5.2. De plundering van de derde wereld verscherpt
De wereldburgerij moet altijd meer meerwaarde uit de derde wereld persen om haar accumulatie te voeden.
Vooreerst gebeurt dit door de verhoogde uitbuiting en de veralgemeende plundering van de grondstoffen. Bijna alle derdewereldlanden stikken onder de schuldenlast. Internationale instellingen zoals het IMF, de Wereldbank of de Wereldhandelsorganisatie eisen de opening van de grenzen voor het multinationale kapitaal, de stopzetting van de sociale uitgaven die ietwat de ellende van de werkers konden verzachten en de privatisering. In meerdere van deze landen wordt de president verkozen bij verkiezingen, maar in werkelijkheid zijn het deze instellingen die het land
leiden in naam van banken en multinationals en van Westerse en Japanse regeringen. De huidige hulp om landen zoals Thailand, Indonesië, Zuid-Korea, Rusland en Brazilië die tot over hun oren in de schulden zitten, te redden en die nog meer arbeiders in de armoede duwen, wil in werkelijkheid het internationale financiële systeem en de imperialistische landen beschermen tegen de crisis.
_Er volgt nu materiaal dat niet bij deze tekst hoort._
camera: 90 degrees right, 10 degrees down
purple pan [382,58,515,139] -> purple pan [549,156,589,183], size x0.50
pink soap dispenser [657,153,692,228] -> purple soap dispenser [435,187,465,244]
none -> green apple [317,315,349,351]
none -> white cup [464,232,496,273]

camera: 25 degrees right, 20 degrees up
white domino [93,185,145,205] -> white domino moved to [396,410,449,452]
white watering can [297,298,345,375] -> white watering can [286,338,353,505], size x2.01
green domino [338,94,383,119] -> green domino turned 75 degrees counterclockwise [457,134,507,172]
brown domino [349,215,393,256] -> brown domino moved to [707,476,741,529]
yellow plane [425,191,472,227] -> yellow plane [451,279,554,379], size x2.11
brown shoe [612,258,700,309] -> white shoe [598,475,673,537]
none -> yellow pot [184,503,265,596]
Verder schakelen ze ook hun potentiële concurrenten in de derde wereld uit. De patroons uit Oost-Azië draaien op voor de programma’s die het Internationaal Muntfonds heeft gelanceerd na de Aziatische crisis. De chaebols, de Zuid-Koreaanse groepen zoals Hyundai, Samsung, Daewoo of LG (Lucy Goldstar) die zich snel hebben ontpopt als de evenknie van Westerse en Japanse multinationals, worden verplicht een groot deel van hun activiteiten af te stoten. Er waren vijf autoconstructeurs, er mogen er maar twee overblijven: Hyundai en Daewoo. Het aantal elektronicafabrikanten wordt herleid tot drie: Hyundai, Samsung en LG. De helft van de filialen van deze chaebols worden ofwel opgedoekt, ofwel verkocht.
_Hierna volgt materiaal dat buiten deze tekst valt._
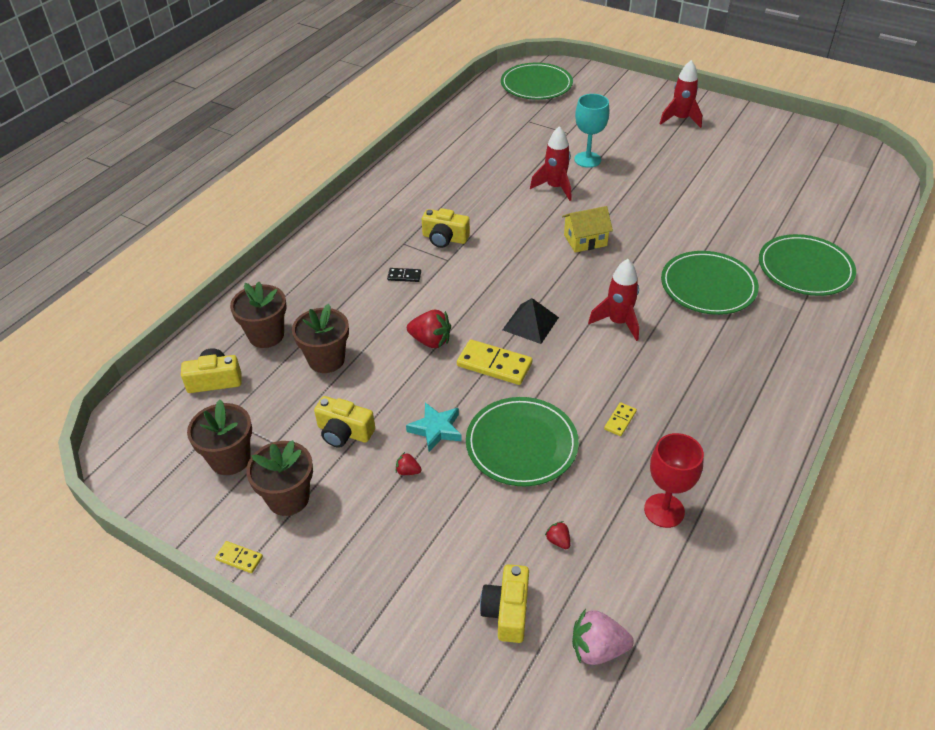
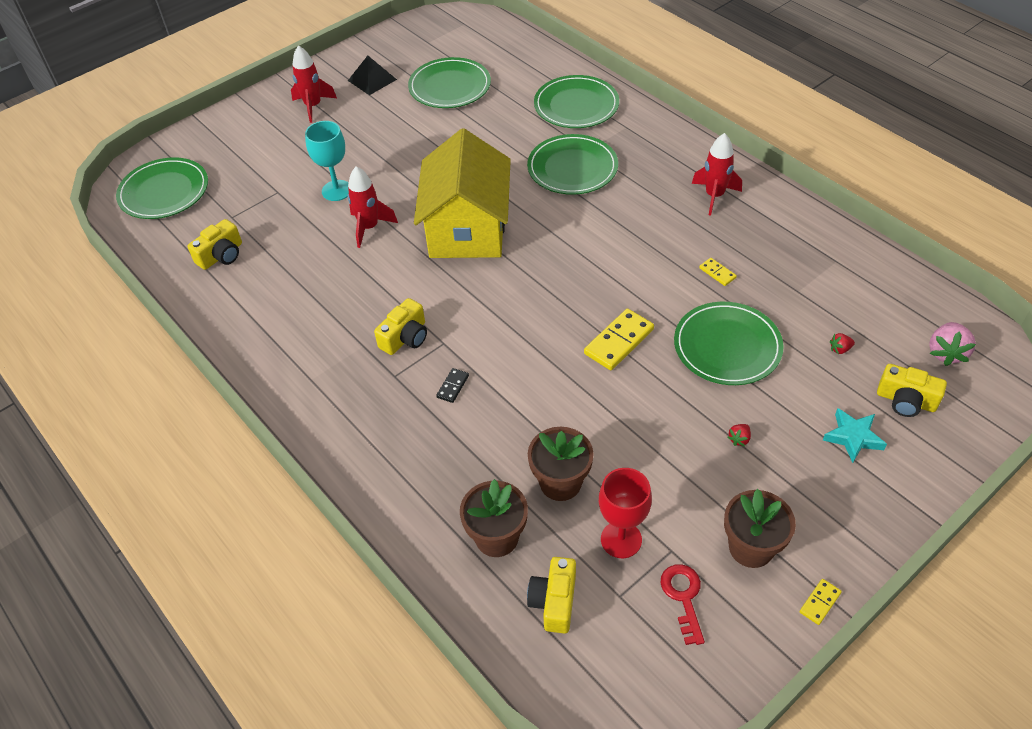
camera: 70 degrees left, 5 degrees up
brown flower pot [187,399,252,475] -> red key [661,564,705,645]
yellow camera [314,396,375,448] -> yellow camera moved to [188,219,242,270]
turquoise star [406,402,462,452] -> turquoise star moved to [823,408,887,463]
red strawberry [407,310,451,348] -> none
black pyramid [503,298,559,344] -> black pyramid moved to [348,56,397,95]
yellow house [562,206,613,253] -> yellow house [414,128,511,258], size x2.22
red rocket [588,259,639,341] -> red rocket moved to [692,133,742,216]
red goblet [644,433,704,528] -> red goblet moved to [599,468,652,558]
none -> green plate [408,57,491,108]

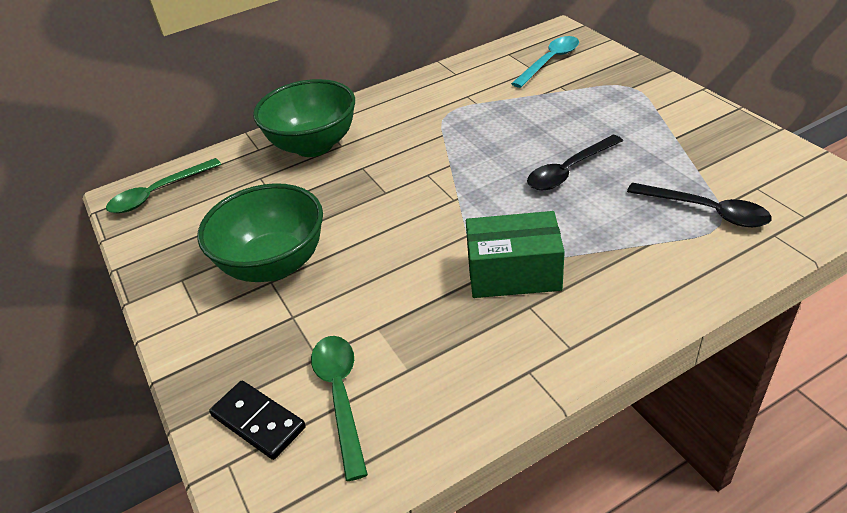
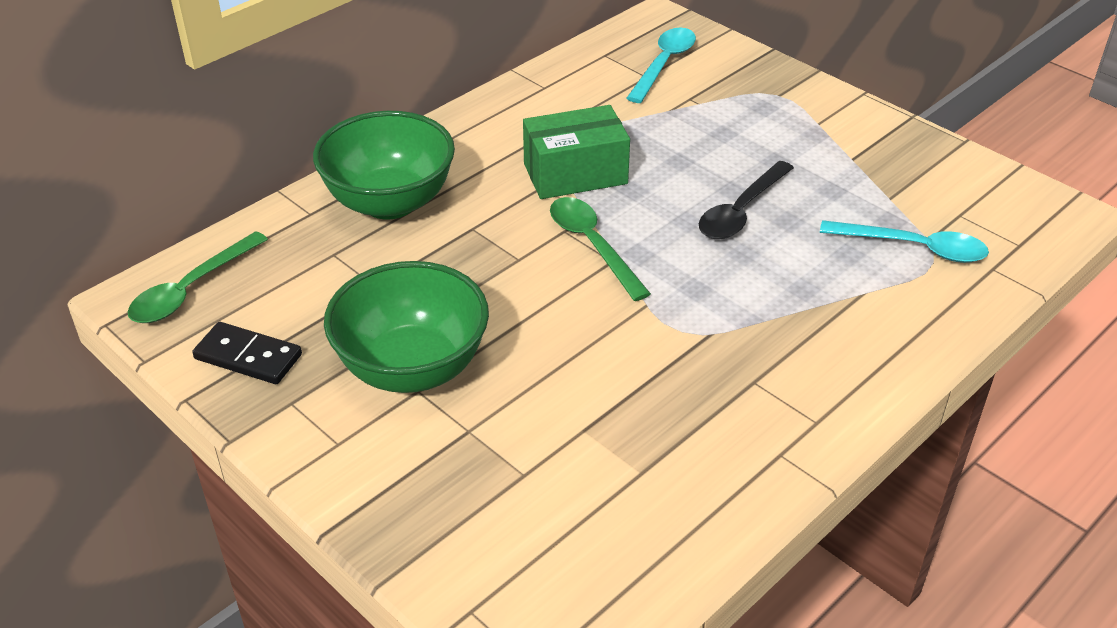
camera: 20 degrees left, 0 degrees up
black domino [209,381,306,460] -> black domino moved to [192,322,302,384]
green spoon [311,336,368,481] -> green spoon moved to [550,197,651,301]
green box [466,211,565,298] -> green box moved to [523,105,630,199]
black spoon [627,183,772,227] -> turquoise spoon [820,220,989,263]

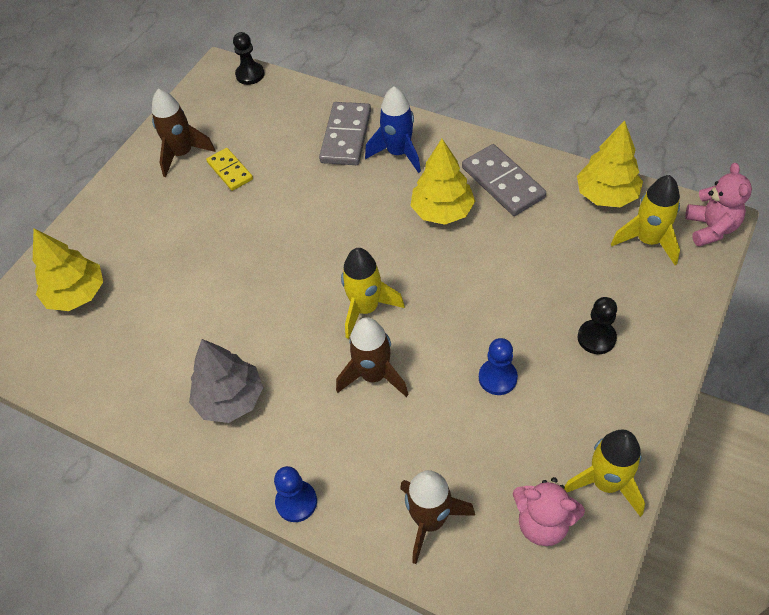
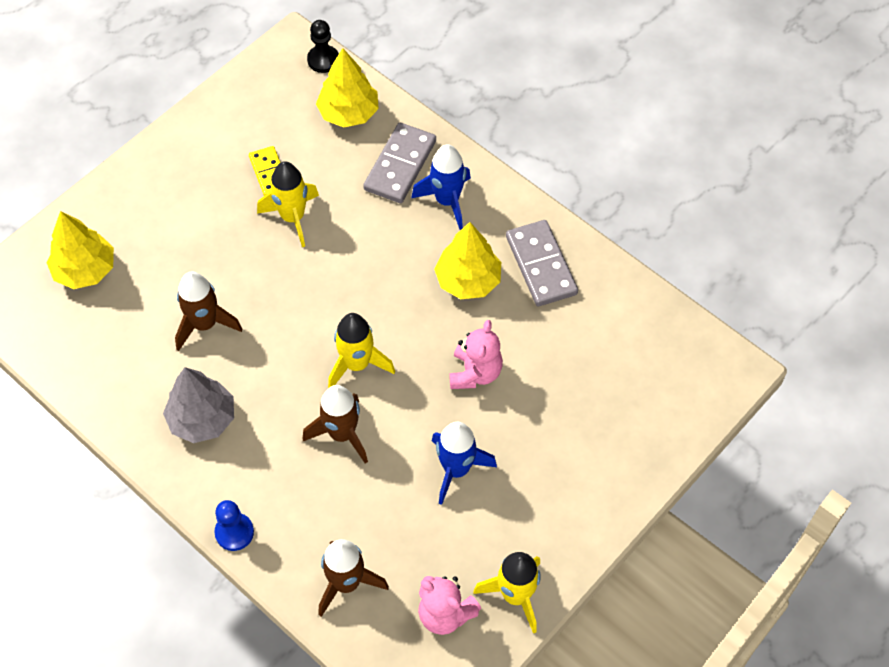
camera: 10 degrees right, 5 degrees up
brown rocket [152,89,216,177] -> brown rocket moved to [175,272,242,351]
blue pawn [479,338,518,395] -> blue rocket [432,422,497,505]
yellow tree [577,120,643,207] -> yellow tree moved to [316,48,379,128]
black pawn [578,297,617,354] -> none
yellow rocket [611,175,680,265] -> yellow rocket moved to [257,161,319,247]
pink teddy bear [685,163,752,246] -> pink teddy bear moved to [449,320,503,389]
Hetzelfde gebeurt in de andere landen. Zo wordt het project om een nationale wagen te produceren in Indonesië gewoonweg geschrapt door de beslissingen van het IMF dat de bevelen opvolgt van de Westerse bankiers. Dit heeft trouwens de economische basis van de politieke macht van dictator Suharto ondergraven; de CIA had hem geïnstalleerd in 1965 en hij is verantwoordelijk voor de moord op minstens een half miljoen progressieven en communisten. De familie Suharto had vanuit haar machtspositie een rijk opgebouwd dat alle takken van de Indonesische economie omvatte. Zij kon de
massa’s kalmeren en in slaap wiegen omdat zij met staatssteun tegen lage prijzen rijst leverde aan de bevolking. Maar het IMF heeft deze staatssubsidies verboden. De arbeiders hebben hierdoor deze voedselbron verloren. Zo komt het dat het aantal armen in dit land zal stijgen van 20 tot 80 miljoen.
Tenslotte proberen de imperialisten elke contestatie in de derde wereld uit te schakelen om alle weerstand tegen de overheveling van rijkdommen naar de rijke landen te vermijden. Dat gebeurt door bijvoorbeeld de prijzen van de grondstoffen permanent laag te houden. Dit verklaart de Engels-Amerikaanse aanval tegen Irak, een belangrijke olieproducent, in december 1998. Dit land kon een model zijn voor een autonome ontwikkeling op een ogenblik dat het imperialisme precies meer volgzaamheid eist van de derde wereld. Maar terzelfdertijd heeft deze barbaarse misdaad een heftige oppositie losgemaakt in de meeste landen van de derde wereld, vooral in de Arabische wereld. Het imperialisme probeert ook de nationale bevrijdingsbewegingen in de landen van de derde wereld uit te schakelen, meer in het bijzonder in die landen waar zij de wapens opnemen zoals in
Colombia, Peru, Turkije, India of in de Filippijnen. Dat bewijst hoe objectief gezien de tweede tegenstelling, de tegenstelling tussen de arme landen en het imperialisme, alleen maar groter kan worden. Dat is onvermijdelijk omdat de belangen van de imperialisten regelrecht botsen met de rechtvaardige noden van de bevolking.[3]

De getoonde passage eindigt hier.